Ernst Georg Sonnin war der Baumeister des Michels. Er musste sich mit Murphys Gesetz, Schweineställen und Turmuhren auseinandersetzen.
Jeder, der schon mal ein Haus gebaut hat, kann ein Lied davon singen. Es ist das Lied von Murphys Gesetz, das da lautet, alles geht schief, was schiefgehen kann. Wie muss es erst sein, wenn man kein Einfamilienhaus, sondern eine Kirche baut, und wenn da zwei Bauleiter sind, wenn außerdem der Bauherr aus einem Gremium von Leuten besteht, die zu allem und jedem ihren Senf geben und von überhaupt nichts Ahnung haben. Genauso war es, als im 18. Jahrhundert unser Michel gebaut wurde.
Der Baumeister, der das alles ertragen musste und der über Nerven wie Stahlseile verfügte, hieß Ernst Georg Sonnin, geboren am 10. Juni 1713 in Quitzow, heute Stadtteil von Perleberg, wo Jahrhunderte später ein Baby namens Angela aus Hamburg mit ihren Eltern in das Pfarrhaus einzog. Das kleine Mädchen ist heute Bundeskanzlerin.
Ernst Georg Sonnin hatte, wie eine zeitgenössische Chronik süffisant bemerkte, zuvor "nie ein Gebäude, selbst nicht einen Schweinestall gebauet" und wurde von Bürgermeister Conrad Widow nur ungern ans Werk gelassen. Einem "Professori Medicinae, welcher nicht practiciret" würde man "einen gefährlichen Patienten" nicht anvertrauen, schrieb er bei Auftragserteilung.
Also wurde ein gewisser Johann Leonhard Prey zusammen mit Sonnin eingesetzt, was nicht gut gehen konnte. So wechselten sie sich Woche um Woche ab, jeder machte, was der andere angeordnet hatte, rückgängig und gab neue Anweisungen, die wiederum rückgängig gemacht wurden. Besonders angefressen war Prey, als ihm durch Sonnin ein fetter Auftrag verloren ging. Er war Steinmetzmeister und war davon ausgegangen, dass er entsprechende Arbeiten auch am Michel übernehmen könnte. Als Sonnin nachwies, dass Preys Kostenvoranschlag viel zu hoch war, war das nicht gerade der Beginn einer wunderbaren Freundschaft. Als Sonnin seine Entwürfe vorlegte, ging Prey in Urlaub, sie stritten sich über das Gewölbe und die Form des Daches. Beide hatten "steife Köpfe", mit denen sie immer wieder zusammenrasselten. Sonnin hatte die besten Ideen, Prey bezweifelte alles, forderte immer neue Gutachten, was den Bau nicht nur verzögerte, sondern auch verteuerte. Und dann fummelte auch noch eine Deputation von fünf Senatoren und 15 Bürgern an allem herum. Es muss die Hölle auf Erden gewesen sein.

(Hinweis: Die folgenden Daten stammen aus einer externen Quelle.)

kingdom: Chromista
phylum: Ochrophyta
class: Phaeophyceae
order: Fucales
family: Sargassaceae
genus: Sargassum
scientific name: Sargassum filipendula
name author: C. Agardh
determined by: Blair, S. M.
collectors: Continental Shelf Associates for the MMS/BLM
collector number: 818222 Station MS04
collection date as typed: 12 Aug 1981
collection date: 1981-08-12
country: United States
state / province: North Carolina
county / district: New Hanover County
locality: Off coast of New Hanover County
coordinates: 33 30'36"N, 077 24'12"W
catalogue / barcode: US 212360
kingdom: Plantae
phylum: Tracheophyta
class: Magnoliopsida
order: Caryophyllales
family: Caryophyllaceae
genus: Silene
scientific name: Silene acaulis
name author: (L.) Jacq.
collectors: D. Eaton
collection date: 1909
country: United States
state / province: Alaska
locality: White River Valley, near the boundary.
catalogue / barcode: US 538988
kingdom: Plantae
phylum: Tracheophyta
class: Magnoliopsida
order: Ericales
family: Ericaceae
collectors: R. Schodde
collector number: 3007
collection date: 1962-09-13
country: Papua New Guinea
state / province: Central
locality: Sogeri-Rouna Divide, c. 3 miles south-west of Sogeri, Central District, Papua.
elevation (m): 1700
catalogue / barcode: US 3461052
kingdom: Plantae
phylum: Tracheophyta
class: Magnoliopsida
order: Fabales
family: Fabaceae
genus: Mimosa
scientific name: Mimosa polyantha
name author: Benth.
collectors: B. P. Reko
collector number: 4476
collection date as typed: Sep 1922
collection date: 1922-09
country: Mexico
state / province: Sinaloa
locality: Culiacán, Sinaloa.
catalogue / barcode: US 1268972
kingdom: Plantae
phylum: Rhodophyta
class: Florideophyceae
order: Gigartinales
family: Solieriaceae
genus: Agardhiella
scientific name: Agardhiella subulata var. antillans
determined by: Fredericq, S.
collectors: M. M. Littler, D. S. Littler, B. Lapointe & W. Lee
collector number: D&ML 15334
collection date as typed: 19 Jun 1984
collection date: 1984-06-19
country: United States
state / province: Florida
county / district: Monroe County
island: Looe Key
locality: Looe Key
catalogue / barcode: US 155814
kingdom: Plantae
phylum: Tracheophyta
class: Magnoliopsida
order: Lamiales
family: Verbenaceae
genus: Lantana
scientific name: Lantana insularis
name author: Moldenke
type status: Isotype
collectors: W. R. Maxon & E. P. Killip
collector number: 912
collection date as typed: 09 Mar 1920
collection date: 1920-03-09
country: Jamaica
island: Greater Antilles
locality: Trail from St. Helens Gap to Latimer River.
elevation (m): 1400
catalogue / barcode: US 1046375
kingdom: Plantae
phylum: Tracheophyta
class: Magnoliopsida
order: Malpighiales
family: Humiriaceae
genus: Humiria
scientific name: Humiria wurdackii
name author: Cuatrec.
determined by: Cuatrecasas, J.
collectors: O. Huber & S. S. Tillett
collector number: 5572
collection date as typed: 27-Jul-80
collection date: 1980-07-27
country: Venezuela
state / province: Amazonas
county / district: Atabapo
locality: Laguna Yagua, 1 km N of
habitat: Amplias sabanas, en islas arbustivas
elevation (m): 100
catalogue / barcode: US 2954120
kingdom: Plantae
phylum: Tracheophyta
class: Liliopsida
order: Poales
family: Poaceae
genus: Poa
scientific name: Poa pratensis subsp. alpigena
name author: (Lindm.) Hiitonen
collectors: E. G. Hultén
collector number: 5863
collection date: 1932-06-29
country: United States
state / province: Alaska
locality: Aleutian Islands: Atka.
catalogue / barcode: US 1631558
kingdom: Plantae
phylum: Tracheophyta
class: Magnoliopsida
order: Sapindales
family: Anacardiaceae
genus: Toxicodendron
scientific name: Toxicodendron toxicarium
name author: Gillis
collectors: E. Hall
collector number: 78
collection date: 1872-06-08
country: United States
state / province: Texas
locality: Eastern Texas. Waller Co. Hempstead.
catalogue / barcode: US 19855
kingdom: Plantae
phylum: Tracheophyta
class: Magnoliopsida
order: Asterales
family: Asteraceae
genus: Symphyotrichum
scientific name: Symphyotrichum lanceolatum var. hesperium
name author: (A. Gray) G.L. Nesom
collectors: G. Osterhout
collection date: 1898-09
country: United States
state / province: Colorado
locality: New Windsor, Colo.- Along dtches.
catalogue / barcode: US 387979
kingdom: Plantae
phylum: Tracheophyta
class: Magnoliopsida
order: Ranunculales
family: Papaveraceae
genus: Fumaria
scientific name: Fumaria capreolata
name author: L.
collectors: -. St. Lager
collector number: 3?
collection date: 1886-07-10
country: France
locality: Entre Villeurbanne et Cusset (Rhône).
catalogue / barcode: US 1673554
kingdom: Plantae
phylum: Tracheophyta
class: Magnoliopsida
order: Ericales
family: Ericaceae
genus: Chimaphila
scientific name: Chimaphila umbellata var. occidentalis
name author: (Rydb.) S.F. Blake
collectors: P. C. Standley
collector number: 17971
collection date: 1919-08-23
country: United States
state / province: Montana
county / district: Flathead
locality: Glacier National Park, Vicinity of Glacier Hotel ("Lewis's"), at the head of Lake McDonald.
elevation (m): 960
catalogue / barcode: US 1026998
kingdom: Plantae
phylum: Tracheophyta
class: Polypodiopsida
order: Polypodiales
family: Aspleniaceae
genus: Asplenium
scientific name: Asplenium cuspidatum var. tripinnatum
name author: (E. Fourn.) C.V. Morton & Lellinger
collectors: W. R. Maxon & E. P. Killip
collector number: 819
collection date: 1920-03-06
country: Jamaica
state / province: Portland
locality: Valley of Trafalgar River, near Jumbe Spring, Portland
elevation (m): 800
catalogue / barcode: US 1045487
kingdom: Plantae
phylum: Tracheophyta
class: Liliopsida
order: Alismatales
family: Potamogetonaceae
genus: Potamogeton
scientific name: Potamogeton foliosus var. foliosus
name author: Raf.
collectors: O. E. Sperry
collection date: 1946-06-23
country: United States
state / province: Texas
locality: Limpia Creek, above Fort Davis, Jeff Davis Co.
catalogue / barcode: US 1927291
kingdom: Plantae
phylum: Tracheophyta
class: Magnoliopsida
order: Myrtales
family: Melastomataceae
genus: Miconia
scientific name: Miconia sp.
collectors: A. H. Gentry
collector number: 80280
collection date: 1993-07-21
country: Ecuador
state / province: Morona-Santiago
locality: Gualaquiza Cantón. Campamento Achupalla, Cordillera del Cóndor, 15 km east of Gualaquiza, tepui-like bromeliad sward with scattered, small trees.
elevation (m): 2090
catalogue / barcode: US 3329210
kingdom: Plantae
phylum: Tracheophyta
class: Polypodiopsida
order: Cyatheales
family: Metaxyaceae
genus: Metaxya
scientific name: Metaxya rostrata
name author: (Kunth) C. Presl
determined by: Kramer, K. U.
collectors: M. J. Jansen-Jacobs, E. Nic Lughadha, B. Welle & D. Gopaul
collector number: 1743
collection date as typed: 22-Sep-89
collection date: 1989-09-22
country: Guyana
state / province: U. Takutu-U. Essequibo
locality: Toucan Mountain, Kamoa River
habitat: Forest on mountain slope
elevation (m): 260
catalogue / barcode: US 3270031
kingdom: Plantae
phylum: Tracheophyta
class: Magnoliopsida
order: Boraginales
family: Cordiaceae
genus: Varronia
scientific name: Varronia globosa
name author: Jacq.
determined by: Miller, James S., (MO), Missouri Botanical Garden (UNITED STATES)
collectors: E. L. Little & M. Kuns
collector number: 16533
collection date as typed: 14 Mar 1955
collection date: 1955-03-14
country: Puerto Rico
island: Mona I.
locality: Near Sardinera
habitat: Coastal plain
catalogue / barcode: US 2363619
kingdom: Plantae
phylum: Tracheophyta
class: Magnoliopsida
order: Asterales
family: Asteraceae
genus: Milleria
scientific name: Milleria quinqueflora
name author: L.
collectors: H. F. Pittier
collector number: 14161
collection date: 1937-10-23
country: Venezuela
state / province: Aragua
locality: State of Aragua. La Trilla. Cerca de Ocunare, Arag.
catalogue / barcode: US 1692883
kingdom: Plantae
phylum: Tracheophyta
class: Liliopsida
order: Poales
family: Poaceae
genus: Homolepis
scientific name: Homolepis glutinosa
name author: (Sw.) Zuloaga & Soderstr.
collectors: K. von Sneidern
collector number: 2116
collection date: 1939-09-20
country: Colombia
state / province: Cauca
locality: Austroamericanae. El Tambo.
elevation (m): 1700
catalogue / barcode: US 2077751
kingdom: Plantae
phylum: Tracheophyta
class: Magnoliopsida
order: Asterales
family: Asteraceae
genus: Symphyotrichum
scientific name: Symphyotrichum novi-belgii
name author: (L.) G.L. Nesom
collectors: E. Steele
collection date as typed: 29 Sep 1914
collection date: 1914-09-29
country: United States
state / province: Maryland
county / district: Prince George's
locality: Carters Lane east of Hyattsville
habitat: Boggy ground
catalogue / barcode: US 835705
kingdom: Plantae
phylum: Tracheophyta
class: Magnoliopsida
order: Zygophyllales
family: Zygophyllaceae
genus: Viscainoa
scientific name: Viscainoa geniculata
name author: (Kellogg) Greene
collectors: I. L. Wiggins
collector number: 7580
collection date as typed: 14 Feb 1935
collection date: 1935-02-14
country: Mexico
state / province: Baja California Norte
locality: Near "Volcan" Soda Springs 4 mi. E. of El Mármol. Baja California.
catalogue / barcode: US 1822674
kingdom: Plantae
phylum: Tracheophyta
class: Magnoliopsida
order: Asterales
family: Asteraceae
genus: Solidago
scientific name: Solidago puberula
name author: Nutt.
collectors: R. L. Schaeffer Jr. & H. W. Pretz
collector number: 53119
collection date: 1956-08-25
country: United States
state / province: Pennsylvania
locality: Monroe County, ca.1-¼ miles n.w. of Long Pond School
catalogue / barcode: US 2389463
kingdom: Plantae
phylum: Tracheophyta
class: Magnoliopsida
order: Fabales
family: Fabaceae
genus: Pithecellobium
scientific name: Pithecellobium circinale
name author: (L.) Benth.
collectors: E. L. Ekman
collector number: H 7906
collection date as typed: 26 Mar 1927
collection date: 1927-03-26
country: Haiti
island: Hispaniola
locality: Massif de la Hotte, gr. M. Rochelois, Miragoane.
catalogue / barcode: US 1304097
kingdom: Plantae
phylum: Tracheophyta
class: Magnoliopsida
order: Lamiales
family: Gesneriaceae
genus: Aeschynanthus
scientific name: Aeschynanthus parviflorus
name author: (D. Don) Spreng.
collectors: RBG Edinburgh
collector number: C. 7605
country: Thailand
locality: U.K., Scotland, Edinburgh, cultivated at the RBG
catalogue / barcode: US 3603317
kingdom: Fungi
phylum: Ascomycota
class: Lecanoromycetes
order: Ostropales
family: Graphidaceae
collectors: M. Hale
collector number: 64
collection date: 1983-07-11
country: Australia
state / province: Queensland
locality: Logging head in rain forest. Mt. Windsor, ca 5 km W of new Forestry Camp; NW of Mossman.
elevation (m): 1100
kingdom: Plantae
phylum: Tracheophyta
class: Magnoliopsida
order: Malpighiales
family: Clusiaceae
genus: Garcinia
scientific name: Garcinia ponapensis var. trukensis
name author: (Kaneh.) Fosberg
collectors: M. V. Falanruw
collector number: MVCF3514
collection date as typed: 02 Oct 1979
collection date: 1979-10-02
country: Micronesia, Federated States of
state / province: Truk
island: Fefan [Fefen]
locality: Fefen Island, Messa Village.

Aber auch als Prey noch vor Abschluss der Arbeiten von dieser Erde abberufen wurde, hörte der Ärger nicht auf. Jetzt hieß ein Sonnin-Gegner Pohlmann. Der hatte für den Turm eine Uhr geliefert, die ständig falsch ging und einen zu tiefen, dumpfen Schlag hatte. Ständig ging es hin und her, Sonnin verlangte Nachbesserung, Pohlmann wollte mehr Geld. Sonnin verstand etwas vom Fach, er hatte selbst als junger Mann in der Werkstadt seines Freundes Cord Michael Möller an der Steinstraße Wasseruhren gefertigt, und er setzte sich durch. Die ganze Stadt atmete auf. Übrigens erhielt Sonnin für den Bau des Turmes weniger Geld als Pohlmann für seine Uhr.
Ernst Georg Sonnin wurde 81 Jahre alt. Er starb am 8. Juli 1794. Einen Tag vorher war er noch auf den Turm seines Michel gestiegen und hatte einem Fremden unsere Stadt gezeigt. Er war schon ein bemerkenswerter Mann, dieser Sonnin.